### AIM OF THE EXERCISE
The required answer is every line of the data containing the word "guerrero".

===== LISTED ENTRIES =====

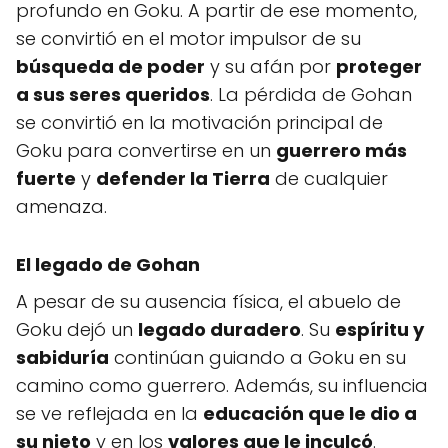
profundo en Goku. A partir de ese momento,
se convirtió en el motor impulsor de su
búsqueda de poder
y su afán por
proteger
a sus seres queridos
. La pérdida de Gohan
se convirtió en la motivación principal de
Goku para convertirse en un
guerrero más
fuerte
y
defender la Tierra
de cualquier
amenaza.
El legado de Gohan
A pesar de su ausencia física, el abuelo de
Goku dejó un
legado duradero
. Su
espíritu y
sabiduría
continúan guiando a Goku en su
camino como guerrero. Además, su influencia
se ve reflejada en la
educación que le dio a
su nieto
y en los
valores que le inculcó
.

=====

### RESULT
guerrero más
camino como guerrero. Además, su influencia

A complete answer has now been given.